= About this task =
Extract from the entries below, exactly as given, only the lines from the line containing "Table 2. Summary of quasirandom methods." to the line containing "Figure 2: Proposed", both lines included.

= Data shown =
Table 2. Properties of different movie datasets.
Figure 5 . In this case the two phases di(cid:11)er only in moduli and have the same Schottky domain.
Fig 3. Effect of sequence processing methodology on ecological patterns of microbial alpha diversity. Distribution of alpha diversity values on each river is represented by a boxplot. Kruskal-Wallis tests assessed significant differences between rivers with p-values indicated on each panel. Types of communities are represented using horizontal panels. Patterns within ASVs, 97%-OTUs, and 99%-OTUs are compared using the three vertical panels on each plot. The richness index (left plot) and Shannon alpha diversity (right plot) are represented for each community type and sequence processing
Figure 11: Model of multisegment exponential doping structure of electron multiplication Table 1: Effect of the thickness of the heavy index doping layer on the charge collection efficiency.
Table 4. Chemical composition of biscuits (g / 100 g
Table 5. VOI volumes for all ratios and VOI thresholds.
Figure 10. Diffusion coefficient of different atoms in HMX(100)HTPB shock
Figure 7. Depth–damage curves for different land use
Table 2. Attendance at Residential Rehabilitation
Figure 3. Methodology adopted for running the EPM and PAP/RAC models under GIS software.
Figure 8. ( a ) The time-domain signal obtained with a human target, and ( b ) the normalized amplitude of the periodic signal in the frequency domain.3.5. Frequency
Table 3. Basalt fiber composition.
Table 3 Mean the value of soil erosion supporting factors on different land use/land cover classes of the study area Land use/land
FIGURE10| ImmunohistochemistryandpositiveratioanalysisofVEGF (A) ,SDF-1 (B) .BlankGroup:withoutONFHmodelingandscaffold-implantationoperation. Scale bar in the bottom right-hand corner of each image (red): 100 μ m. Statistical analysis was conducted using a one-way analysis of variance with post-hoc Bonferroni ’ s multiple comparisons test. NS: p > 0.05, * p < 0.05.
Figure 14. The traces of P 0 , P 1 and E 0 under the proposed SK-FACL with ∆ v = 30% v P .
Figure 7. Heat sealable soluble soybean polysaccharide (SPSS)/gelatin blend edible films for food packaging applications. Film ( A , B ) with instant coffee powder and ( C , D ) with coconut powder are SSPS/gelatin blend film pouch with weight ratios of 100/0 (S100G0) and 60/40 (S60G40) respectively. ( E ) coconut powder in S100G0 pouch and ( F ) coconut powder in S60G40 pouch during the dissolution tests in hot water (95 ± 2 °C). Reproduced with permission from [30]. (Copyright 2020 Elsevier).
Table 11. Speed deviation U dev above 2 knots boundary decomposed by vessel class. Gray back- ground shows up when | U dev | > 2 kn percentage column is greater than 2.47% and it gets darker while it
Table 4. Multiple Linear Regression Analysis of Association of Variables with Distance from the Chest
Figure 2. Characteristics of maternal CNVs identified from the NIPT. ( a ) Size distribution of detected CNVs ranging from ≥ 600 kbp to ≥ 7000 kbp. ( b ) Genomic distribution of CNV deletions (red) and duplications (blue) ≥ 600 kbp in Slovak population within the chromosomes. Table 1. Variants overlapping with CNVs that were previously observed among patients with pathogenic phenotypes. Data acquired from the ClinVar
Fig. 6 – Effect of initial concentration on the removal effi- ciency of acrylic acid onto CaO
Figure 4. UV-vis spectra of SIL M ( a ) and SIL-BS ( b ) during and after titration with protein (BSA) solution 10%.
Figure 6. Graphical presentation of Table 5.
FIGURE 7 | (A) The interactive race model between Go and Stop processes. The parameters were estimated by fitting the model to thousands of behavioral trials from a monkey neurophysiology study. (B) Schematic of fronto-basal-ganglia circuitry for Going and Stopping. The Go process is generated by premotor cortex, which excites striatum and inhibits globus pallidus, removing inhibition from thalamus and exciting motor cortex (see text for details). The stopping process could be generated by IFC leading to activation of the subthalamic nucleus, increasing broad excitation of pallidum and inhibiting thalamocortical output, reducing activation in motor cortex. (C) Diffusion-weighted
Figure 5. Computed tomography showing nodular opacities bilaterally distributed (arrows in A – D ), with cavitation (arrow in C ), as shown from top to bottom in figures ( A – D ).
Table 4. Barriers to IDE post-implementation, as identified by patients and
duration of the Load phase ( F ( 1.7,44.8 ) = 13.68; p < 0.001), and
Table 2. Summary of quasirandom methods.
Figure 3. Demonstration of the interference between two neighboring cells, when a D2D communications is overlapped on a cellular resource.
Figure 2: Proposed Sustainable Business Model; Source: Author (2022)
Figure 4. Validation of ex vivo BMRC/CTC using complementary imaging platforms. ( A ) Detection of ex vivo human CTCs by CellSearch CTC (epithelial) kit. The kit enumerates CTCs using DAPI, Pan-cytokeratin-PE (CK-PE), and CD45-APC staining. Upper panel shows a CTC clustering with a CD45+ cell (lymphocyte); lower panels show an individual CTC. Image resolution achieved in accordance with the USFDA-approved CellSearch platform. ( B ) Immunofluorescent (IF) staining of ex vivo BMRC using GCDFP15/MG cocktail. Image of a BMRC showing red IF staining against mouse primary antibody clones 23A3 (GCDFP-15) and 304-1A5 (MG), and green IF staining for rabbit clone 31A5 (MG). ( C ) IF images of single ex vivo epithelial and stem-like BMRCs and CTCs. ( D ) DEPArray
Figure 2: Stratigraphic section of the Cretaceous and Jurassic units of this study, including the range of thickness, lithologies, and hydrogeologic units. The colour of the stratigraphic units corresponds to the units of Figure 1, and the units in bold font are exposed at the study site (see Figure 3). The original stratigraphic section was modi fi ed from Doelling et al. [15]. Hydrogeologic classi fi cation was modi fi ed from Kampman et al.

= The completed task =
Table 2. Summary of quasirandom methods.
Figure 3. Demonstration of the interference between two neighboring cells, when a D2D communications is overlapped on a cellular resource.
Figure 2: Proposed Sustainable Business Model; Source: Author (2022)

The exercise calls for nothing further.